Am Ende meines Vortrags sollen noch die beiden Fragen beantwortet werden: Was haben die Kinder davon, dass ihnen Barbarossa nun vertraut geworden ist? Und: Was haben Sie davon, wenn Sie sich unser Musical anschauen, außer einem hoffentlich unterhaltsamen Abend?
Ich will es Ihnen verraten: Die Kinder haben ein Gemeinschaftserlebnis gehabt. Sie sind innerlich gewachsen, weil sie gespürt haben, zu welchen Leistungen sie in der Lage sind und dass etwas Großes nur gelingen kann, wenn man zusammenarbeitet, jeder sein Bestes gibt und einer sich auf den anderen verlassen kann. Sie erleben Schule als eine große Gemeinschaft, in der die üblichen Grenzen zwischen großen und kleinen Schülern oder auch zwischen Schülern und Lehrern überwunden werden können. Und sie spüren das erhebende Gefühl eines Erfolgs.
Und Sie lernen - genauso wie unsere Schüler -, natürlich Barbarossa intensivst kennen, auch wenn nicht alles historisch belegt ist. Daneben erfahren Sie aber auch noch die zentrale Aussage, die uns, wie ich meine, durch das Musical mitgeteilt werden soll. Als am Schluss Barbarossa nämlich entdeckt, dass es unnötig ist, den Gral irgendwo auf der Welt zu suchen, da das göttliche Licht in ihm selbst steckt, da singt er (Zitat): "In allem, in jedem von uns steckt ein kleines Stück von diesem Licht. Es weckt in uns das Beste, und es schenkt uns Zuversicht." (Zitat Ende) Ich verstehe dies nicht nur als Ausdruck der Erkenntnis, zu der Barbarossa am Ende des Musicals kommt, nämlich dass Gott überall ist, auch in uns selbst, sondern vor allem als Aufforderung, in uns selber nach unseren Stärken und Fähigkeiten zu suchen. Und eine sollte dort jeder finden: Die Liebe!
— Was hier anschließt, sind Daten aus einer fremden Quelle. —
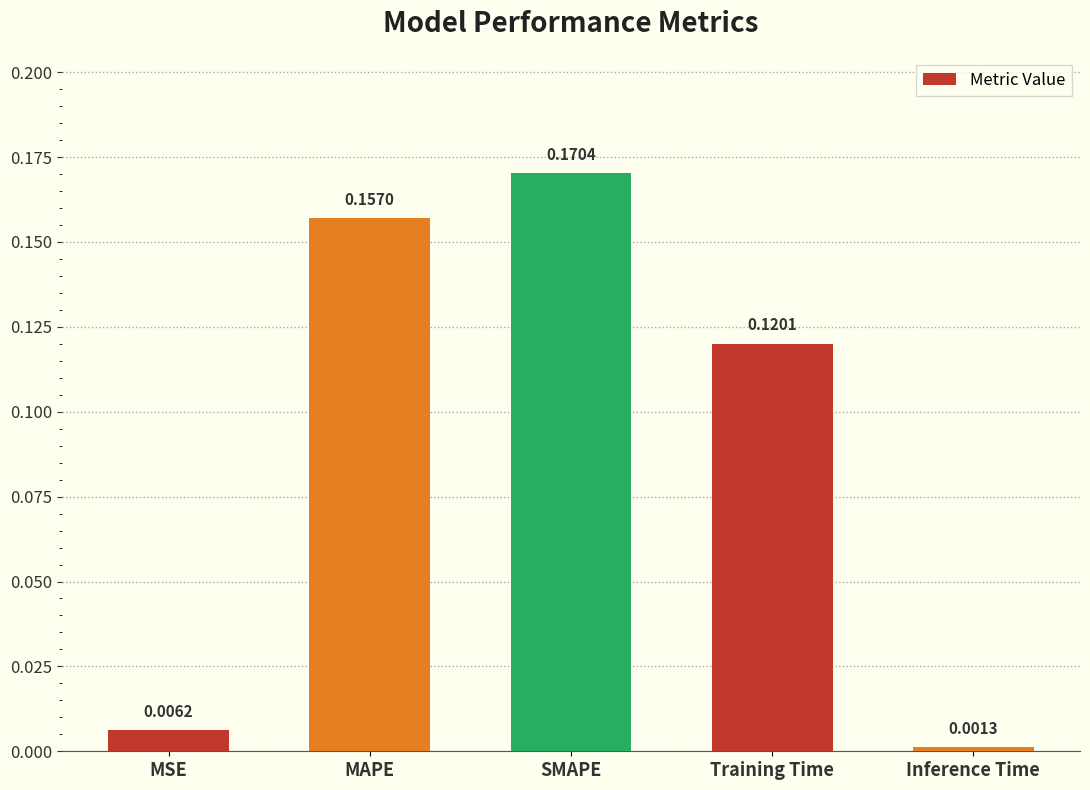

Which has a higher value, MSE or SMAPE?

SMAPE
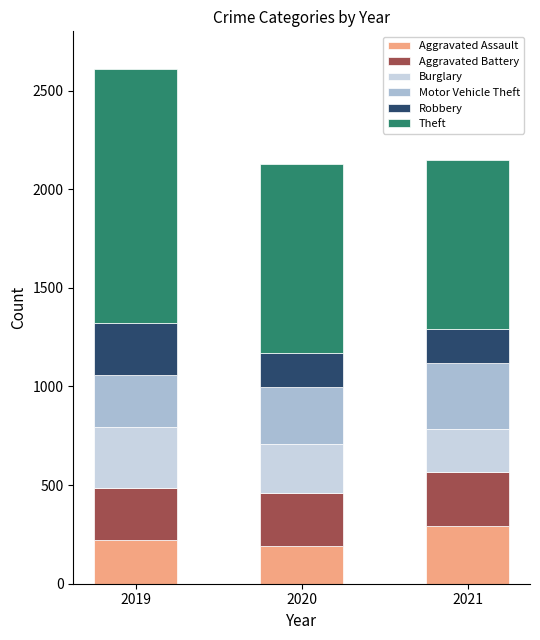

What is the total value across all series at 2020?

2125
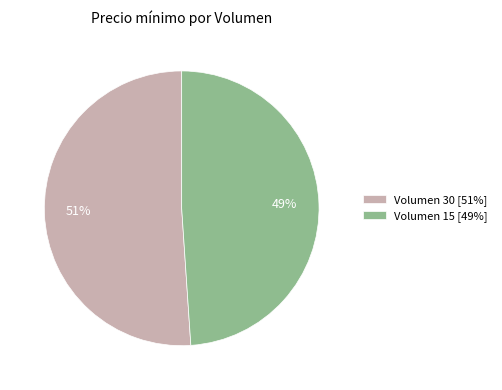

Is it true that Volumen 15 is 49% of the pie?

True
Die Welt braucht unsere Liebe, braucht mehr Zuwendung dem anderen gegenüber, braucht mehr Zuhören auf das, was der andere sagt, sogar auf das, was er nicht sagt. Und sie braucht die Kraft des Verzeihens, wodurch der Teufelskreis von Gewalt, Hass und Rache durchbrochen werden kann. Barbarossa führt es uns vor!
Die Gruppe "Die Prinzen" singt in einem Lied: " Es ist nicht deine Schuld, dass die Welt ist, wie sie ist, es wäre nur deine Schuld, wenn sie so bleibt!" Machen also auch Sie mit, die Welt zu verbessern! Ein Anfang in die richtige Richtung wäre schon gemacht, wenn keiner mehr zu klagen brauchte: "Nie hört ihr mir zu!" Hören Sie also zu: dem Partner/der Partnerin, der Kollegin/dem Kollegen, den Kindern, den älteren Menschen, dem Nächsten halt... und natürlich unserem Musical. Ich verspreche Ihnen: Es lohnt sich!